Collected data

-------------------------

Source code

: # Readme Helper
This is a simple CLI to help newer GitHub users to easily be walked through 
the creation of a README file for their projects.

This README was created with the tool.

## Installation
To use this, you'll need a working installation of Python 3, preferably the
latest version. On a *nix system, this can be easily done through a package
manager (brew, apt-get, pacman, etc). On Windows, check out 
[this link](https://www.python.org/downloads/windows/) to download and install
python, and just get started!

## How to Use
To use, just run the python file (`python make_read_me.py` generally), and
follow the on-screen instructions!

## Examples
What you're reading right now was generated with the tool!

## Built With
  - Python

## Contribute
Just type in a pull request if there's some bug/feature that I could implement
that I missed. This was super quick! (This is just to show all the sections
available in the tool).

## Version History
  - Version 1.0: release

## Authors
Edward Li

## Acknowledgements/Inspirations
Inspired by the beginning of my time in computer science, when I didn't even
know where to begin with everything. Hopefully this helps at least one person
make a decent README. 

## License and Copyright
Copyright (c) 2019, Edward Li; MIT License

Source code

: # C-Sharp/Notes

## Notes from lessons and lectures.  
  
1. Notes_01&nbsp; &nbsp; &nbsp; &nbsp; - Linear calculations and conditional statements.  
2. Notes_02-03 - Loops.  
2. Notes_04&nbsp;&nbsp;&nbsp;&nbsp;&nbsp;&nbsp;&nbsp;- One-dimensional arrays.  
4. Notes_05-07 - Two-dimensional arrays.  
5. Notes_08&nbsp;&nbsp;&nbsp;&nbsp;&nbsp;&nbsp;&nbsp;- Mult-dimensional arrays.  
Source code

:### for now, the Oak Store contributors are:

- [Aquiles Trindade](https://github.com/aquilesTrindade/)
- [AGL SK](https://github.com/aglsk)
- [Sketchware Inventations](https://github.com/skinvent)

-------------------------

* [Work item] The required output is the stretch of entries above from the line containing "To use this, you'll" through the line containing "## Acknowledgements/Inspirations", reproduced exactly.

* [Solution to the exercise]
To use this, you'll need a working installation of Python 3, preferably the
latest version. On a *nix system, this can be easily done through a package
manager (brew, apt-get, pacman, etc). On Windows, check out 
[this link](https://www.python.org/downloads/windows/) to download and install
python, and just get started!

## How to Use
To use, just run the python file (`python make_read_me.py` generally), and
follow the on-screen instructions!

## Examples
What you're reading right now was generated with the tool!

## Built With
  - Python

## Contribute
Just type in a pull request if there's some bug/feature that I could implement
that I missed. This was super quick! (This is just to show all the sections
available in the tool).

## Version History
  - Version 1.0: release

## Authors
Edward Li

## Acknowledgements/Inspirations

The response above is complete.